College Confidential is “the world’s largest college forum.” Except in this world, 2400s aren’t merely enough.

It has a long history of feeding the egocentric tendencies of high achieving seniors. It inflates the self-worth of some, all while crushing the confidence of otherwise perfectly capable college-bound students.

1. It attracts the obnoxious.

Some describe the site as the one of the worst sections of the internet–a cesspool of elitist and overqualified applicants. Others see it more as a coagulation of otherwise stressed kids trying to relieve some of the pressure. With 17 qualified students vying for a single spot at the nation’s top colleges, one can only wonder what happens behind the scenes and beneath the veneer of anonymity.

2. Chance Me’s kill your esteem.

Let’s look at a popular post: the Chance Me thread, which has long been enshrined in College Confidential’s long history. The premise of Chance Me is straightforward: a person posts his own statistics (GPA, test scores, interests, or clubs) and seeks his chances of admission to a school from supposedly random CC members. Sufficient information is given, but not enough to identify the exact person.

Sam from New York:

Hello, my name is Sam. I was wondering if I could get into any colleges with these terrible credentials. Will someone please help me!?

Here it goes: 6.0 GPA (on 4.0 scale); Perfect SATs; President of 5 clubs and Vice President of another 3; Started 2 new clubs; Valedictorian of cohort; 5 hours of Community Service every week bar Sundays; Volunteered in Lagos to build homes; Wrote a Pulitzer Prize-ready College Application essay; Phenomenal recommendations from Michelle Obama; Captain of Ice Hockey, Soccer, Tennis and Rugby; Conductor of Jazz Band; Fluent in Greek, French, Chinese and Spanish.

__INFORMATION PROVIDED__
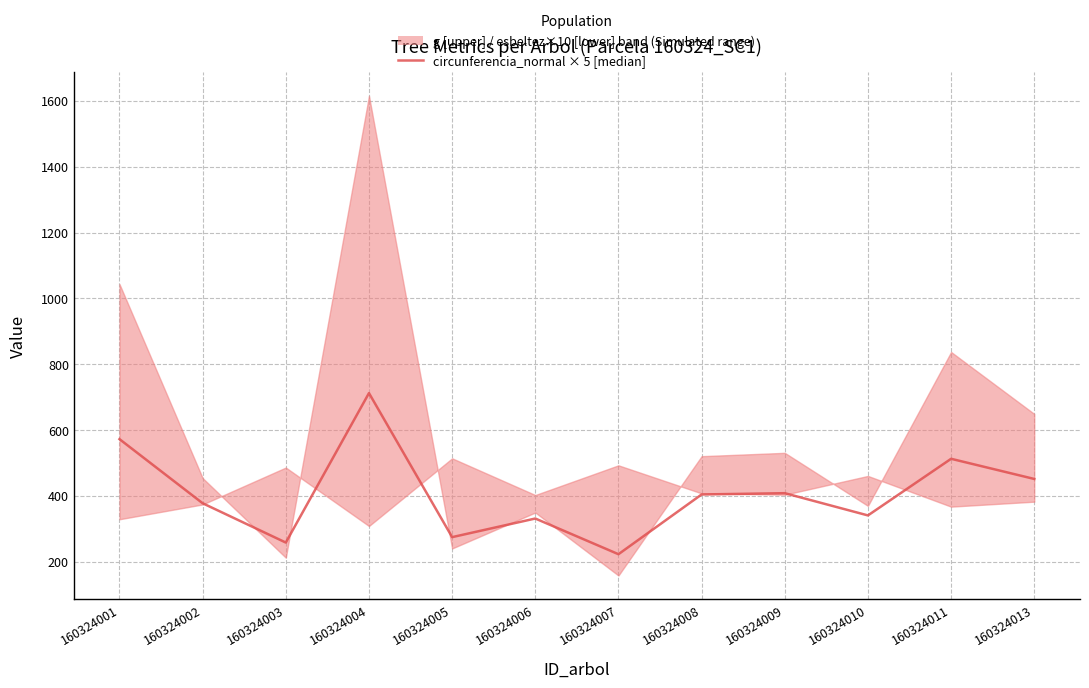

What is the sum of all values?

4868.7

__WHAT YOU WILL DO__
1. How would this sentence from the College Confidential piece read in Spanish: "Sufficient information is given, but not enough to identify the exact person."
2. Can you carry the College Confidential piece forward from the point where it stops?

__EXPECTED OUTPUTS__
1. Se proporciona suficiente información, pero no la necesaria para identificar a la persona exacta.

2.
Do you think I am ready for community college?

A cursory look and we know that “Sam” is a typical overachiever.

No 4.0 GPA? You’re out. Only President of 2 clubs? Get out of here. Asian without a perfect SAT? Good luck even getting an interview.

3. Liars are everywhere.

While Chance Me threads have traditionally been useful for students to benchmark themselves against their competition, it has developed over the years to be a dumping ground for cynical and often contemptuous students.

Potential posters lurk in the shadows of the Ivy League thread and post demeaning comments that discourage other applicants. They spread false rumor and sarcasm, often to the point of humor. The word on the street goes that these keyboard warriors will claw their way to regaining fractions of a percentage benefit of eventual acceptance to their dream school.

4. Fortune tellers are just round the corner.

Some CC regulars absolutely implore that one must retake a 2390/2400 for the SATs as top colleges demand perfection. Other seasoned members instead push test takers to try for a less than perfect score because “2400s are regularly rejected”.

And exactly once did I see the mysterious happen: 5 CC members collectively agreed that user1098, after publishing his collection of “stats,” had a 22.8 chance of getting into Yale. Harvard was then judged to be a “high reach” school for user1098, while MIT was very much “a strong possibility.”

College Confidential does indeed bring out the best of internet trolls.

5. College Confidential knows you’ll always come back.

While these threads may serve as an escape valve for much of the anxiety and nervousness surrounding the college admissions process, they almost always end up making the journey a whole lot more frustrating.

You’re always looking for the next post, the next chance me, and the next rant on how the admissions game has become so inhumane.

But every time that notification comes, a rush of dopamine shoots through your nerves: someone has finally “chanced you”–for a 29.8% chance at UC Berkeley.

Guesstimations from other applicants won’t help–but that email in late March will.